Será impossível, por mais experiente que seja o profissional dedicado a investigar a questão, definir o que leva dois jovens a gastar mais de um ano pesquisando armas e estratégias de ataque para expor o que têm de pior na alma, matando aleatoriamente companheiros de escola.

Ouvi análises rasteiras também entre colegas de profissão: são criminosos natos, desajustados à margem.

Vamos lá: nesse quebra-cabeça haverá questões psicológicas particulares, histórias de vidas e traços de caráter —menos simplismo.

Há, porém, um componente que se torna cada vez mais assombroso na equação dos distúrbios nacionais: o sinal verde da sociedade brasileira para cultivar ódio e exalar violência. Soltar demônios sem freios é a tendência do momento.

Os jovens Luiz Henrique e Guilherme tiveram o caldo de ódio social necessário à fermentação de seus piores traços.

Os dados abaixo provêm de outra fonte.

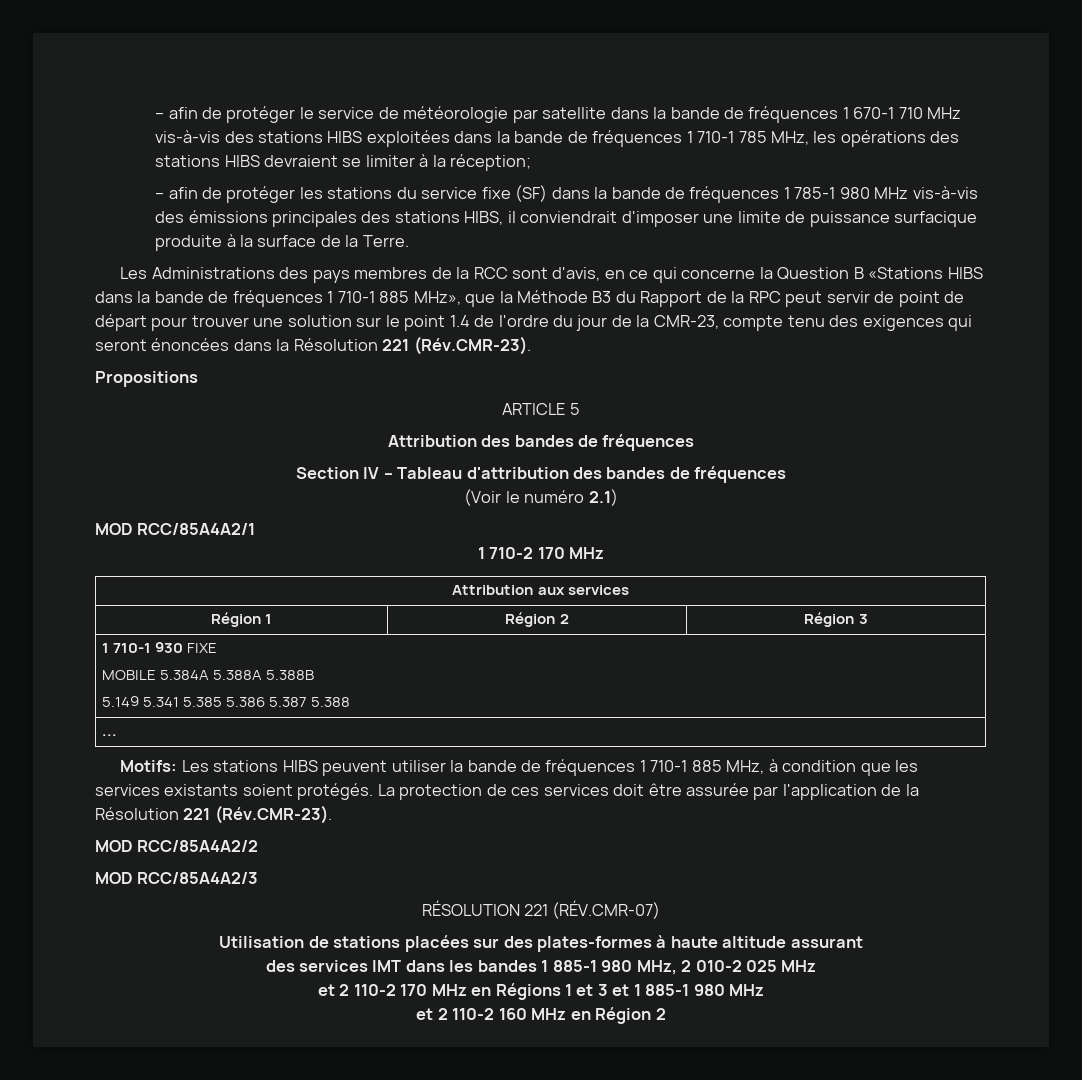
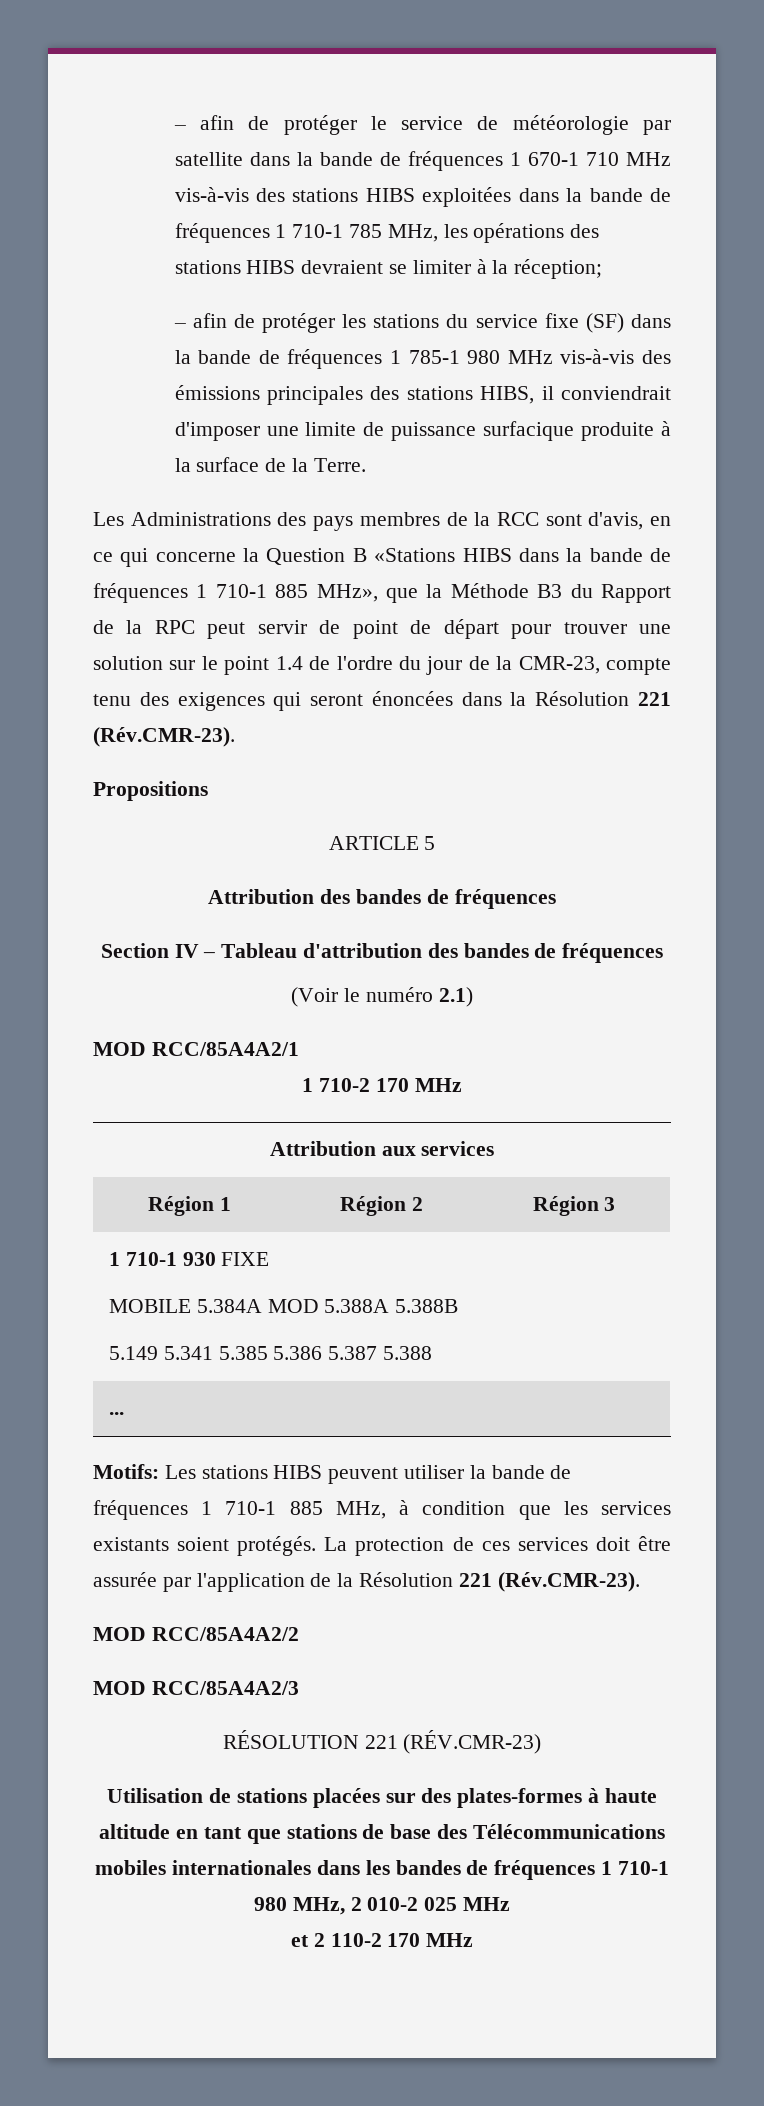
(209, 675) none -> [267,1299,319,1313] MOD
[552,900,661,919] (RÉV.CMR-07) -> [403,1730,542,1754] (RÉV.CMR-23)
[790,936,863,948] [265,960,597,972] assurant // des services IMT dans les bandes 1 885-1 -> [176,1824,665,1844] [95,1860,669,1880] en tant que stations de base des Télécommunications mobiles internationales dans les bandes de fréquences 1 710-1
[471,983,765,1000] [416,1007,666,1024] en Régions 1 et 3 et 1 885-1 980 MHz // et 2 110-2 160 MHz en Région 2 -> (474, 1940) none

O Brasil tem degenerado lenta e resolutamente para o culto à violência com as próprias mãos.  

Estranhamente, a faísca dessa raiva saiu da política, que o brasileiro costuma desprezar. O país foi se dividindo entre esquerda e direita e nos combos que cada vertente representaria no imaginário popular.

O prefeito de São Paulo, petista, defendeu ciclovias? Então, bicicleta é coisa de gente da esquerda. Eu não sou petista, logo não ando de bicicleta na rua. A boneca Barbie é loira e lisa? A Barbie é de direita, reprimida e fascista. Eu não sou de direita, minha filha não vai brincar de Barbie. Colocar conjuntinho azul no bebê menino é coisa de direita. Mulheres de esquerda mostram os peitos no carnaval e são vadias.

Não tem fim a panfletagem de besteiras estereotipadas que inundam o cotidiano nacional, agigantadas por comentários e memes nas redes sociais.

Até na mesa da ceia de Natal, famílias brigam, divididas por miudezas preconceituosas.

O capítulo perverso dessa hostilização ao diferente é a crescente legitimação da violência.

Vai-se fortalecendo carta branca à reação desmedida ao outro —o outro que se opõe ao que eu acredito, o outro que me desagrada, o outro que me agride, seja física ou emocionalmente. Eu me considero no direito de responder à altura. Eu vou matar o ladrão com minhas próprias mãos. Eu vou excluir todos aqueles que agridem a mim e ao meu estilo de ser. Eu vou ao extremo, e assumo as consequências.

Os demônios estão sendo soltos sem cerimônia. Não faltam relatos bizarros sobre a escalada de reações violentas inexplicáveis.

Ao se manifestar sobre as mortes na escola em Suzano, O ministro Dias Toffoli, presidente do STF (Supremo Tribunal Federal), foi direto ao ponto: “Violências como essa não fazem parte da nossa cultura”, disse em discurso à Corte.

Podemos iniciar muitas discussões a partir do que ocorreu na Raul Brasil. Falar sobre segurança nas escolas, sobre o impacto dos videogames na formação de crianças, sobre a ascensão de um obscuro anarquismo entre os jovens. Mas se não enfrentarmos e interrompermos a ode à violência que se alastra em nossa cultura, tudo será em vão.